■ **Short problem**
Reproduce every line of the listing below, replacing each occurrence of "masks" with "outlines" and changing nothing else. Omit the pictures from your answer.
══ Data rows ══
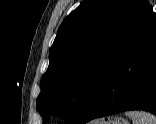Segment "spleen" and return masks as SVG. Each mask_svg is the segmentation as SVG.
<instances>
[{"instance_id": "spleen-1", "label": "spleen", "mask_w": 156, "mask_h": 124, "mask_svg": "<svg viewBox=\"0 0 156 124\" xmlns=\"http://www.w3.org/2000/svg\"><path fill=\"white\" fill-rule=\"evenodd\" d=\"M126 116L132 119V124H156V117L143 111H127Z\"/></svg>"}]
</instances>
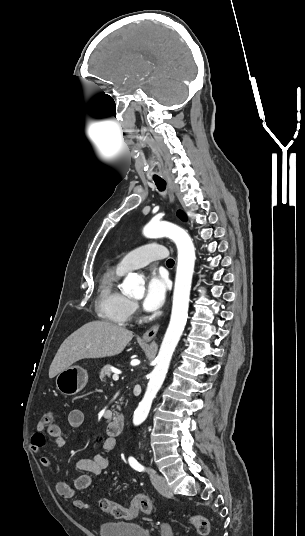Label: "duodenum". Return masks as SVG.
<instances>
[{
    "label": "duodenum",
    "mask_w": 305,
    "mask_h": 536,
    "mask_svg": "<svg viewBox=\"0 0 305 536\" xmlns=\"http://www.w3.org/2000/svg\"><path fill=\"white\" fill-rule=\"evenodd\" d=\"M125 424H126L125 418L122 415H117L106 426V431L109 436L120 435L124 431Z\"/></svg>",
    "instance_id": "1"
}]
</instances>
═══
■ **Solution for this exercise**
Segment "spleen" and return outlines as SVG. Each mask_svg is the segmentation as SVG.
<instances>
[{"instance_id": "spleen-1", "label": "spleen", "mask_w": 156, "mask_h": 124, "mask_svg": "<svg viewBox=\"0 0 156 124\" xmlns=\"http://www.w3.org/2000/svg\"><path fill=\"white\" fill-rule=\"evenodd\" d=\"M126 116L132 119V124H156V117L143 111H127Z\"/></svg>"}]
</instances>
Label: "duodenum". Return outlines as SVG.
<instances>
[{
    "label": "duodenum",
    "mask_w": 305,
    "mask_h": 536,
    "mask_svg": "<svg viewBox=\"0 0 305 536\" xmlns=\"http://www.w3.org/2000/svg\"><path fill=\"white\" fill-rule=\"evenodd\" d=\"M125 424H126L125 418L122 415H117L106 426V431L109 436L120 435L124 431Z\"/></svg>",
    "instance_id": "1"
}]
</instances>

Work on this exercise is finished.